Em entrevista à Le Monde Diplomatique Brasil, Raquel Rolnik, profª da Faculdade de Arquitetura e Urbanismo (FAU) - USP, pronunciou-se a respeito do assunto. “(...) por que essa dimensão entra em contradição com a moradia como um direito? Porque a lógica de produção da moradia como uma mercadoria e ativo financeiro implica vários elementos que minam o direito a moradia. Um deles é que a velocidade de giro do capital exigida para sustentação desse modelo induz à produção das moradias nas franjas urbanas, onde não há cidade, repetindo um modelo histórico de ocupação territorial. O direito a moradia não é o de ter quatro paredes e um teto em cima da cabeça, mas sim uma porta de entrada para uma qualidade de vida decente, uma forma de acesso a outros direitos, como educação, saúde, meio ambiente saudável, trabalho... Ou seja, não é o direito a possuir um bem. Portanto, essas duas lógicas são contraditórias. (...) o elemento material casa construída é uma parte da história, não é toda a história. Pensar a partir dos direitos muda completamente essa perspectiva”.

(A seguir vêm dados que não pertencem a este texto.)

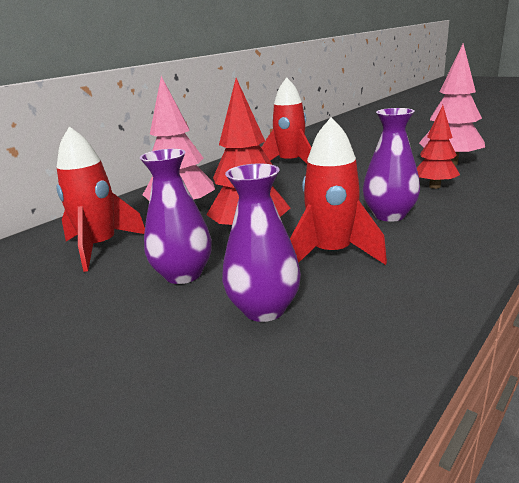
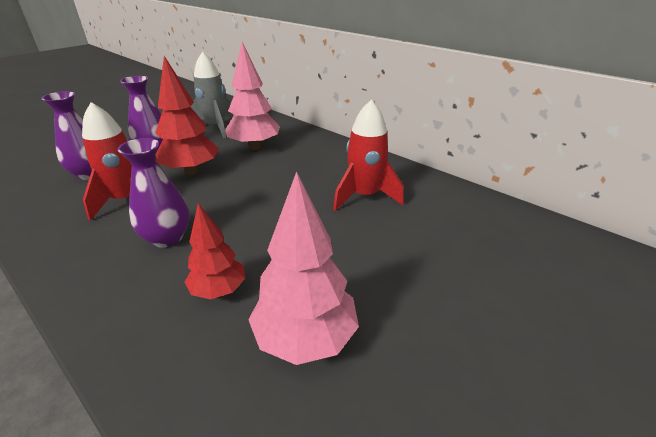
camera: 90 degrees right, 10 degrees up
(100, 247) = (216, 127): red rocket -> grey rocket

Coisas assim não poderiam mais ser toleradas no século XXI. Na realidade, caros leitores, não penso que o Estado tenha que se responsabilizar pela moradia de todos, concedendo-a gratuitamente à todos. Pretendo apenas chamar a atenção para como nos esquecemos dos direitos de determinadas parcelas da população as vezes, Fala-se muito na dignidade da pessoa humana, em direitos fundamentais. Mas quando falamos em direito à moradia e função da propriedade, parece que devemos interpreta-los como direito a um financiamento barato, e desde que não ficar nenhum interesse capitalista. Talvez uma função social-capitalista da propriedade? Talvez a justificativa para a reforma urbana do Rio de Janeiro pelo “Bota-Abaixo” tenha sido convincente em seu discurso de sanitarização da cidade. Entretanto, os repetidos episódios de desapropriação por força policial de áreas ocupadas e o incentivo ao consumo de moradia, vão tornando “antigo” direito social à moradia. Só nos resta pensar que, enquanto houver a burguesia da especulação imobiliária, não vai haver poesia para a população carente de dinheiro e de direitos.